À titre d'exemple, la partie intitulée "Les ouvrières clandestines de Mibladen" du livre "Dos de femme, dos de mulet" de Hicham Houdaifa démontre clairement comment des événements historiques tels que la chute des prix du plomb en 1975 et la fermeture de la société minière française "La Peñarroya ", ainsi que l'abandon du bureau de recherche et de participations minières du village de Mibladen, ont contribué à la situation précaire vécue par les habitants de Mibladen aujourd'hui.
Finalement, pour effectuer un changement positif, nous devons commencer par nous-mêmes. Nous ne devrions pas accepter l'idée que les problèmes existants existeront toujours, au contraire, nous devons prendre l'initiative de faire un changement à travers toutes les moyens et méthodes disponibles que ce soit pour nous-mêmes mais également pour les générations futures, d'où vient l'importance de l'apprentissage et l'amélioration continus de nos compétences, il faut apprendre de nouvelles compétences et connaissances, et nous devons être prêts à sortir de notre zone de confort, et en apprendre davantage même si nous n’allons peut-être pas utiliser ces connaissances directement, pourquoi ne pas être ceux qui les transmettent à ceux qui en ont besoin ?.
Participer à des ateliers et des formations pour développer nos aptitudes et notre réseau avec des personnes partageant les mêmes idées que nous pour apprendre les uns des autres est un élément très important.

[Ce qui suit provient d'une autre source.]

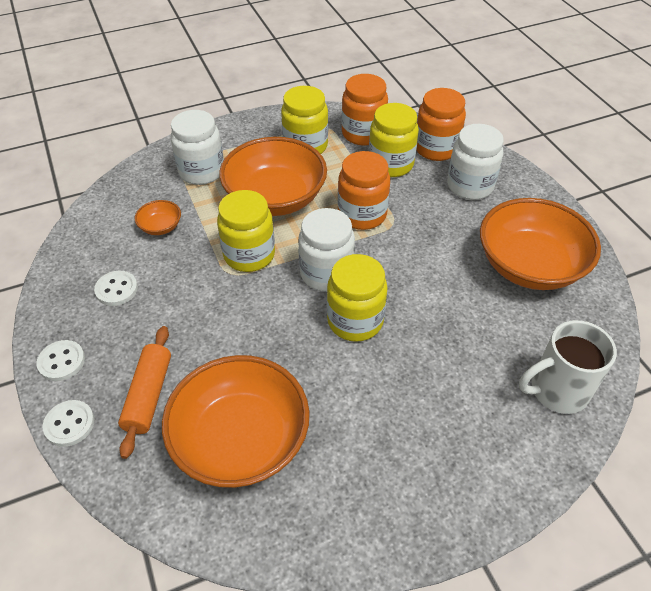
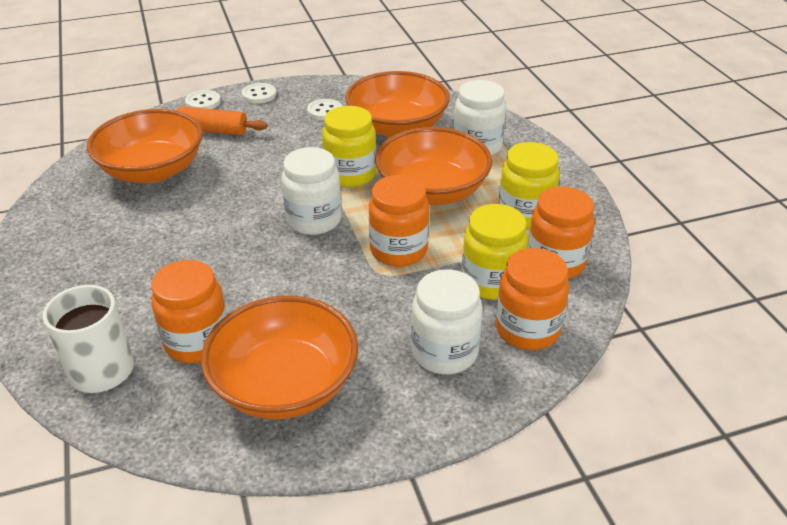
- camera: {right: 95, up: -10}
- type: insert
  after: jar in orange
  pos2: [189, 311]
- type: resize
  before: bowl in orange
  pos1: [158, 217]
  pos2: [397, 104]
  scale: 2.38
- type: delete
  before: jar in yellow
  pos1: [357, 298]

“Je me sens heureux et chanceux de faire partie de la clinique juridique de la faculté de droit de Fès, mise en place par @highatlasfoundation en partenariat avec @usmba_fes, qui ne cesse d'offrir à ses membres des formations et des ateliers non seulement dans le domaine du droit, mais aussi dans d'autres disciplines telles que l'entrepreneuriat, la médiation et la gestion des conflits, l’immigration, la pensée critique et les compétences interpersonnelles.”

Interaction des étudiants lors des exercices pratiques du programme de The school of critical Thinking, Avril 2023. Photo: HAF
La Clinique juridique de la faculté de droit - CJFD de Fès a pour objectif d'améliorer le statut des jeunes, des femmes et des communautés sous-représentées en fournissant une aide juridique gratuite et une formation à l'entrepreneuriat comme moyen de s'engager civiquement et économiquement.
Au cours des trois années qui ont suivi son lancement, le programme a formé 369 étudiants (50 % de femmes, 50 % d'hommes) en master et en doctorat de droit pour donner l'aide juridique et faciliter le renforcement des capacités des bénéficiaires dans la région de Fès-Meknès au Maroc. Au cours de cette période, les étudiants cliniciens ont travaillé sur un total de 267 dossiers relatifs à l'entreprenariat, l'immigration et l'asile, la médiation familiale, le soutien psychologique, la traite des êtres humains, l'emploi et l'immobilier. En outre, 256 personnes ont bénéficié de la création ou de la croissance de 39 projets générateurs de revenus suite à la formation et au mentorat en matière d'entrepreneuriat.
Le programme a été établi d'abord comme un projet pilote en 2019 en tant que collaboration entre la High Atlas Foundation et la Faculty of Legal, Economic, and Social Sciences de Sidi Mohamed Ben Abdellah, Université de Fès. De 2020 à 2022, la poursuite du programme et son élargissement pour inclure une concentration sur la promotion de l'entrepreneuriat ont été financés par l'initiative de partenariat États-Unis-Moyen-Orient U.S.-Middle East Partnership Initiative (MEPI).
En 2023, le programme fait l'objet d'une nouvelle promotion afin d'assurer sa continuité et sa durabilité.